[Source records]

•••

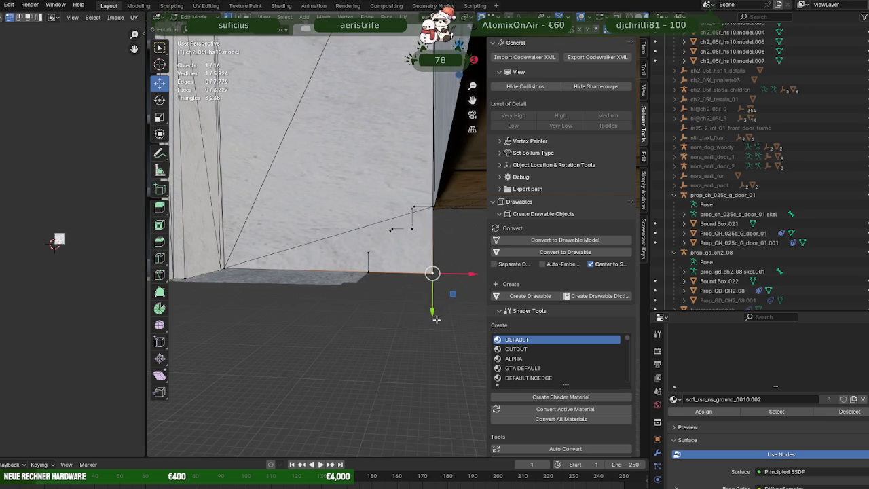
left_click(224, 267)
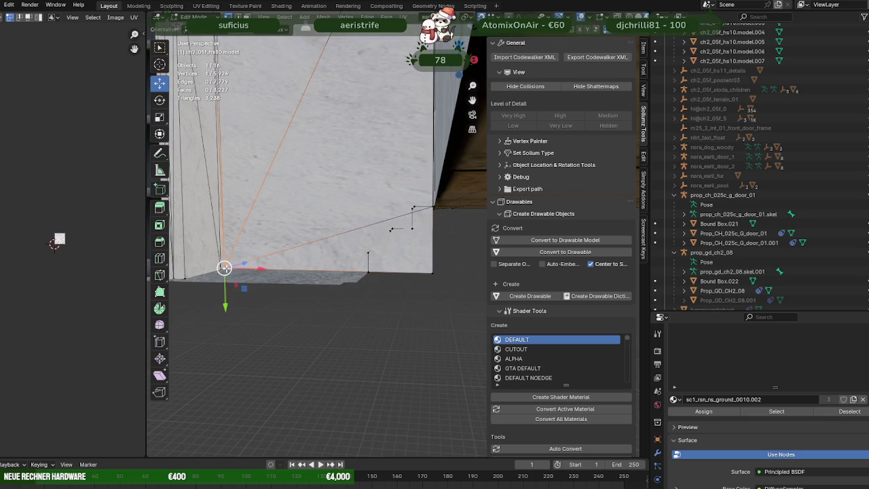
left_click_drag(225, 307, 188, 288)
left_click(181, 288)
left_click_drag(181, 288, 303, 259)
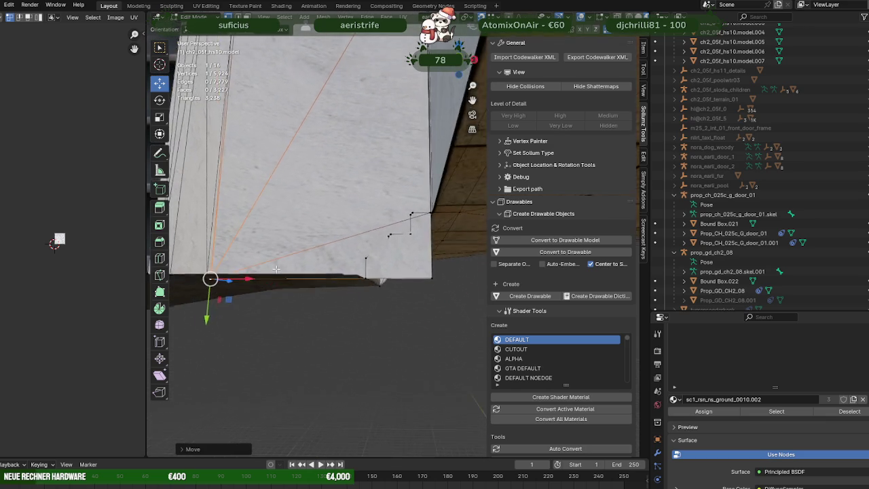
scroll("down", 3)
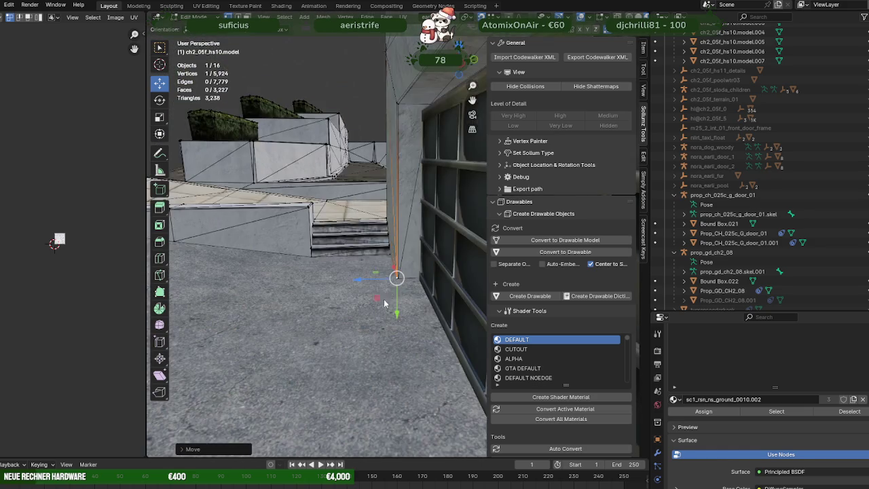
key("Tab")
left_click_drag(363, 300, 445, 319)
left_click_drag(323, 350, 341, 346)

•••

### [Work to complete]
Could you retype all the entries above exactly, without the pictures?

### [Result below]
left_click(224, 267)
left_click_drag(225, 307, 188, 288)
left_click(181, 288)
left_click_drag(181, 288, 303, 259)
scroll("down", 3)
key("Tab")
left_click_drag(363, 300, 445, 319)
left_click_drag(323, 350, 341, 346)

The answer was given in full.